昨日、肛門の横に赤みがあることに気づいた。患部を気にして舐めている。

 

身体検査

左肛門嚢の位置に瘻管及び出血が認められた。

 

診断

解剖学的位置及び症状から、肛門嚢破裂と診断した。

 

治療

患部周囲の毛刈り及び、洗浄及び消毒を行い、抗生物質の投与を行うこととした。

また、患部を舐めないよう、エリザベスカラーを装着した。

写真:毛刈り、洗浄、消毒後の患部

 

治療経過

写真:3日後の患部。傷の縮小を認める。

 

写真:1週間後の患部。傷も治癒し、経過良好。

現在、経過観察中。

 

先生からのコメント

肛門嚢は変化した皮膚の付属器で、肛門の左右に1 対存在し、悪臭のあるペースト状の分泌物を貯蔵している袋状の構造物です。よく『肛門腺』と呼ばれていますが、この袋のことは正式には『肛門嚢』といいます。分泌物は,正常な排便時や極端に興奮したときに導管を通して放出されます。 

 

肛門嚢炎はよく認められ,教科書的には犬の罷患率は10%、猫ではまれとありますが、猫の肛門嚢破裂も日常診療で度々認められます。

肛門嚢炎は、細菌の過剰増殖や、導管の閉塞によって引き起こされます。

導管が閉塞しているにもかかわらず分泌物が蓄積し続けると、肛門嚢は充満し、最終的には破裂してしまいます。

原因は、感染、内分泌疾患、アレルギー性疾患、特発性等が言われていますが、原因が特定できないことの方が多いです。

 

基本的には手指による貯留物の絞り出し、洗浄、抗生物質の投与によって内科的に管理できることが多いです。

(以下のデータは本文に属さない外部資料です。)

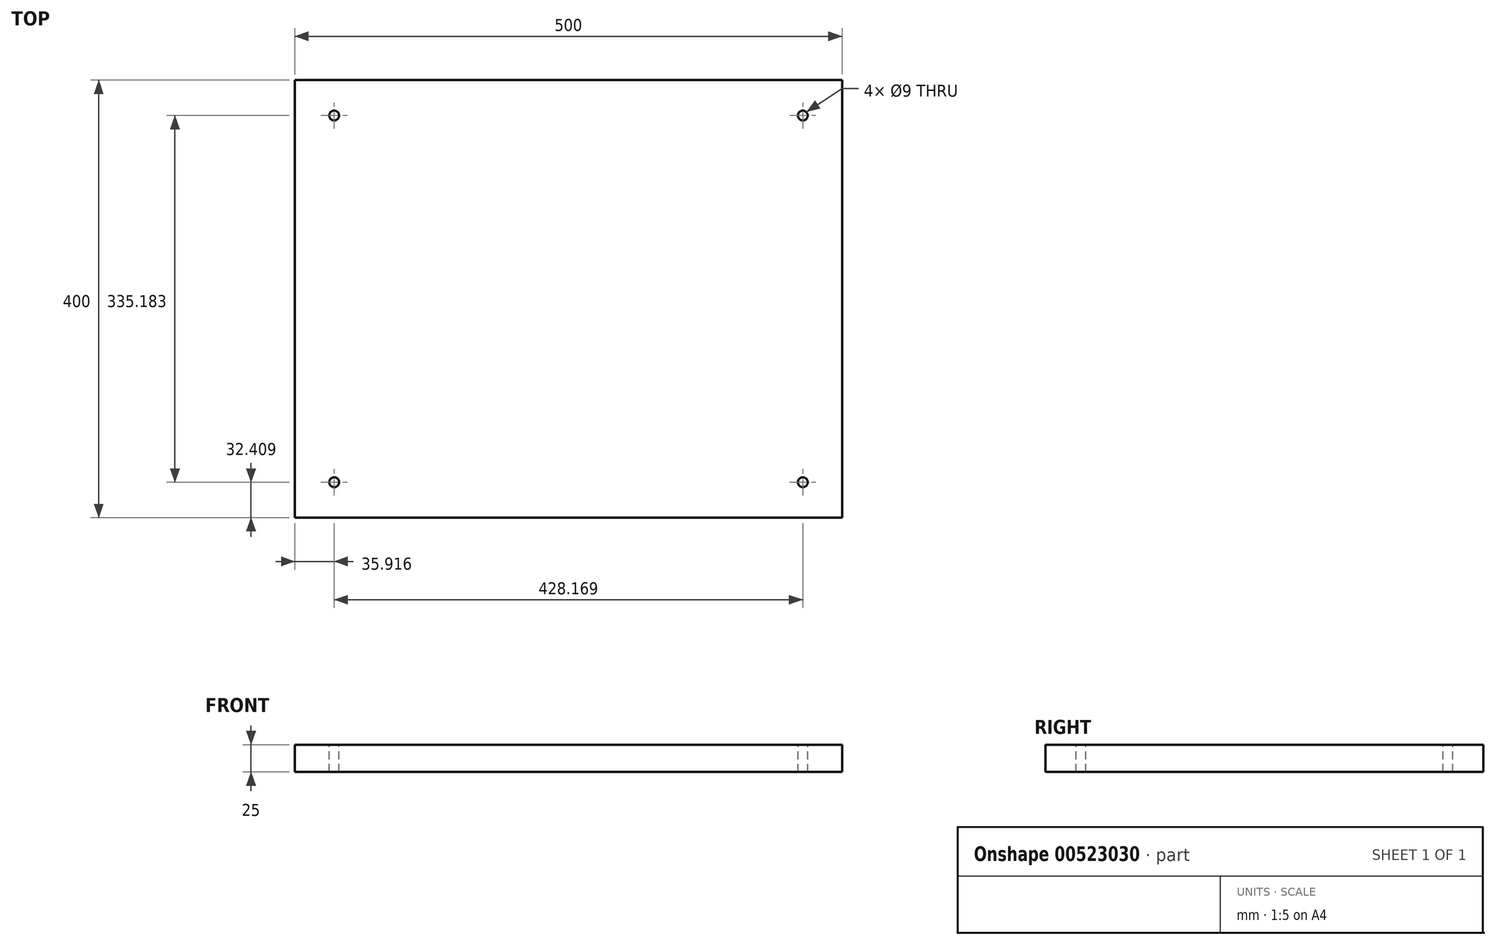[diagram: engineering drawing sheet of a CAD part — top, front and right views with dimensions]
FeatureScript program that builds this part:
annotation { "Feature Type Name" : "Feature", "Feature Type Description" : "" }
export const myFeature = defineFeature(function(context is Context, id is Id, definition is map)
    precondition{}
    {
        {
            var Q0;
            Q0=qCreatedBy(makeId("Top.planeOp"),FACE);
            var sketch = newSketch(context, id + "F0", { "sketchPlane" : qUnion([Q0])});
            skLineSegment(sketch, "E0.bottom", {"start": v(250, 200) * mm, "end": v(-250, 200) * mm});
            skLineSegment(sketch, "E0.top", {"start": v(250, -200) * mm, "end": v(-250, -200) * mm});
            skLineSegment(sketch, "E0.left", {"start": v(250, 200) * mm, "end": v(250, -200) * mm});
            skLineSegment(sketch, "E0.right", {"start": v(-250, 200) * mm, "end": v(-250, -200) * mm});
            skPoint(sketch, "E0.middle", {"position": v(0, 0) * mm});
            skSolve(sketch);
        }
        {
            var Q0;
            Q0=makeQuery(id+"F0.imprint","IMPRINT",FACE,{"disambiguationData":[TD([[makeQuery(id+"F0.imprint","IMPRINT",EDGE,{"derivedFrom":sQuery(id+"F0.wireOp",EDGE,"E0.bottom")}),1.0]])]});
            extrude(context, id + "F1", {"entities" : qUnion([Q0]), "depth" : 25 * mm, "offsetDistance" : 25 * mm});
        }
        {
            var Q0;
            Q0=makeQuery(id+"F1.opExtrude","CAP_FACE",FACE,{"disambiguationData":[OSD([sQuery(id+"F0.wireOp",EDGE,"E0.bottom"),sQuery(id+"F0.wireOp",EDGE,"E0.top"),sQuery(id+"F0.wireOp",EDGE,"E0.left"),sQuery(id+"F0.wireOp",EDGE,"E0.right")])],"isStart":false});
            var sketch = newSketch(context, id + "F2", { "sketchPlane" : qUnion([Q0])});
            skCircle(sketch, "E1", {"center": v(-214.08, 167.6) * mm, "radius": 4.5 * mm});
            skCircle(sketch, "E2.MirrorC", {"center": v(214.08, 167.6) * mm, "radius": 4.5 * mm});
            skCircle(sketch, "E3.MirrorC", {"center": v(-214.08, -167.6) * mm, "radius": 4.5 * mm});
            skCircle(sketch, "E4.MirrorC", {"center": v(214.08, -167.6) * mm, "radius": 4.5 * mm});
            skLineSegment(sketch, "E5", {"start": v(-214.08, -167.6) * mm, "end": v(214.08, -167.6) * mm});
            skSolve(sketch);
        }
        {
            var Q0;
            Q0 = qSketchRegion(id + "F2", true);
            extrude(context, id + "F3", {"entities" : qUnion([Q0]), "operationType" : NewBodyOperationType.REMOVE, "endBound" : BoundingType.THROUGH_ALL, "oppositeDirection" : true, "depth" : 25 * mm, "offsetDistance" : 25 * mm});
        }
    });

内科的療法を行っても繰り返す場合や、腫瘍が疑われるときには,外科的治療が行われることもあります。

 

気を付けていても、ワンちゃんやネコちゃんが肛門嚢炎や破裂を起こしてしまうこともあります。お尻を気にする仕草が増えた等、気になる変化があれば早めに獣医師までご相談ください。